How do tax brackets work?
Your taxable income moves through the various tax brackets until it gets to your last dollar of income. Your top tax rate is a marginal tax rate, meaning it’s the tax rate on the last dollar of income that you earned.
As an example using the chart above, if you’re a single filer with taxable income of $103,351 your tax bracket would be the 24% bracket. You’d have $1 that is taxed at that rate, and the other $103,351 would be taxed at lower rates.
What is an effective tax rate?
Because your taxable income moves through the various tax rates what you end up with is a weighted-average tax rate. Your weighted-average tax rate is otherwise known as your effective tax rate.
“I don’t want my employer to pay me more money/a bonus because it’ll put me in a higher tax bracket.”
This is an incredibly common misconception. While it’s true that the additional income may put you into a higher tax bracket, what’s not true is that the incremental income will put all of your income into that tax bracket. See the above explanations regarding how tax brackets work and what an effective tax rate is.
Let’s continue with our above example of a single taxpayer with taxable income of $103,351. They will not pay $24,804 in tax ($103,351 x 24%). Rather, their income tax calculation will look like the below:
As you can see from the above illustration, our single taxpayer friend will only pay $17,651 in tax, not $24,804. While moving into a higher tax bracket will make the next dollar of income more expensive, it will not put all of your income at risk. Said another way, if your employer wants to pay you more money, just say “thank you” and take it.
While the single taxpayer in this case is in the 24% bracket, their effective rate is only 17.08% ($17,651.24 / $103,351).
What is the highest tax bracket?
As of the time of this writing, the top tax bracket is at the 37% rate.
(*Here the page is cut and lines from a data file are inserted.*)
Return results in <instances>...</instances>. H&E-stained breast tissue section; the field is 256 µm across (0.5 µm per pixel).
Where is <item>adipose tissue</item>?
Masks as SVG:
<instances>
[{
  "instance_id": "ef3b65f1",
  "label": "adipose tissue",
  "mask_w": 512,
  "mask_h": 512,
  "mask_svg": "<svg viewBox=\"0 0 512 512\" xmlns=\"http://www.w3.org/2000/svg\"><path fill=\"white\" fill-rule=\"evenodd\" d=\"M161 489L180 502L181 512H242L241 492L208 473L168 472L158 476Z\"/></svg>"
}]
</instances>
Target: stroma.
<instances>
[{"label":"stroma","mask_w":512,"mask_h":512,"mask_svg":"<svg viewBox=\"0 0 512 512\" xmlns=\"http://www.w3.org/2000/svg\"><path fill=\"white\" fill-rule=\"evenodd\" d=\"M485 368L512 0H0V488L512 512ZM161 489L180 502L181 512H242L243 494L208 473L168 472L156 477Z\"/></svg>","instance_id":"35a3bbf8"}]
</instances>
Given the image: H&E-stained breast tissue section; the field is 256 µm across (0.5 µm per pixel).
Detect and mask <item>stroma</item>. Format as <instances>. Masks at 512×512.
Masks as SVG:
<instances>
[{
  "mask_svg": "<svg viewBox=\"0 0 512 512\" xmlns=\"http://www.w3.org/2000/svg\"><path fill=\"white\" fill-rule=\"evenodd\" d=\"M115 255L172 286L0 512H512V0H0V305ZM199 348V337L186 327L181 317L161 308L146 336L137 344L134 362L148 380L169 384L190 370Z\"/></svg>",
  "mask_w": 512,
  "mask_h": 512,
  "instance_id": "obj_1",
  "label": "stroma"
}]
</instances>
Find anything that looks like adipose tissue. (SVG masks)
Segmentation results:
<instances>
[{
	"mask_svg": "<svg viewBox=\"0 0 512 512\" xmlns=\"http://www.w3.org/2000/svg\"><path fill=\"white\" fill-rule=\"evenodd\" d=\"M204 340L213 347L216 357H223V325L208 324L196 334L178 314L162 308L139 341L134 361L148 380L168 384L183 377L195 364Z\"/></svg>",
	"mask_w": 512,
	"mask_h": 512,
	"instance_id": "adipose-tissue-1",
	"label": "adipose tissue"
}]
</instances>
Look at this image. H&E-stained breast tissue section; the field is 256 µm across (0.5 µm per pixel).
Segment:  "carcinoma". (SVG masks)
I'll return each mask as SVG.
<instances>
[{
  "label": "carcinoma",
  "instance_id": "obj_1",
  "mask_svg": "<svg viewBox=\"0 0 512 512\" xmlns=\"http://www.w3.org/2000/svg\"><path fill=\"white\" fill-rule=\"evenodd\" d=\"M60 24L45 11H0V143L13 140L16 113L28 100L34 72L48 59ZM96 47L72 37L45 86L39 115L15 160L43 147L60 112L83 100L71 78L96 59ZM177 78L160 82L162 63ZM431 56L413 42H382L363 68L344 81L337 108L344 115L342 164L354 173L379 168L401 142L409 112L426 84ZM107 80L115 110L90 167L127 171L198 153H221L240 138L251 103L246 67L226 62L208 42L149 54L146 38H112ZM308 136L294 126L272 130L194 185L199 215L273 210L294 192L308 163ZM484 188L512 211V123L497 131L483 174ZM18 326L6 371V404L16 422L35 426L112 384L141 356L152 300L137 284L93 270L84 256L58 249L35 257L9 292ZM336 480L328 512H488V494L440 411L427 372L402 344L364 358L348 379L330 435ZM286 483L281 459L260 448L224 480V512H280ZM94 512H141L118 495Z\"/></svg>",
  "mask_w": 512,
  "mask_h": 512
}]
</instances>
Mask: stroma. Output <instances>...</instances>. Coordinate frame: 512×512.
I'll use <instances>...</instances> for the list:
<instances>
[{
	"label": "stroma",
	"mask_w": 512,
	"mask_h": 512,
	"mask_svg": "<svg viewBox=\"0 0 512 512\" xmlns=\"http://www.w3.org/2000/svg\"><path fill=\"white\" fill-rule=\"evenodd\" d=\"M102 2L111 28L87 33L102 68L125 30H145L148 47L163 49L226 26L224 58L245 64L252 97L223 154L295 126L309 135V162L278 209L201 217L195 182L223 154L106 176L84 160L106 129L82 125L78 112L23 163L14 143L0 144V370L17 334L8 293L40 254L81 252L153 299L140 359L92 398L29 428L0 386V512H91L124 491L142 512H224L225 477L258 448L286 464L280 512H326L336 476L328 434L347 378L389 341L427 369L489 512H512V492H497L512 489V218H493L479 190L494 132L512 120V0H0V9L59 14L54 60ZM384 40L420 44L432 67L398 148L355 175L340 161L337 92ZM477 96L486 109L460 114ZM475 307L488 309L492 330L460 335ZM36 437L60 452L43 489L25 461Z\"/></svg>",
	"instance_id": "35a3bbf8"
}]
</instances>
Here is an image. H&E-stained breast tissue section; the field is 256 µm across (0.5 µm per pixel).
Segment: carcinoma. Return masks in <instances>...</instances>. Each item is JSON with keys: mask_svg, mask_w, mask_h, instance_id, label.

How do state income taxes work?
This is a tricky question as each state is different and not every state even has an income tax. However, if your state has a marginal tax rate, like South Carolina does, it will generally be consistent with everything stated above.
Conclusion
In conclusion, how income tax brackets work is commonly misunderstood. However, they are critically important to your tax and financial planning. A great tip is to make sure your tax preparer is explaining your marginal (tax bracket) and effective tax rates to you when they deliver your tax return.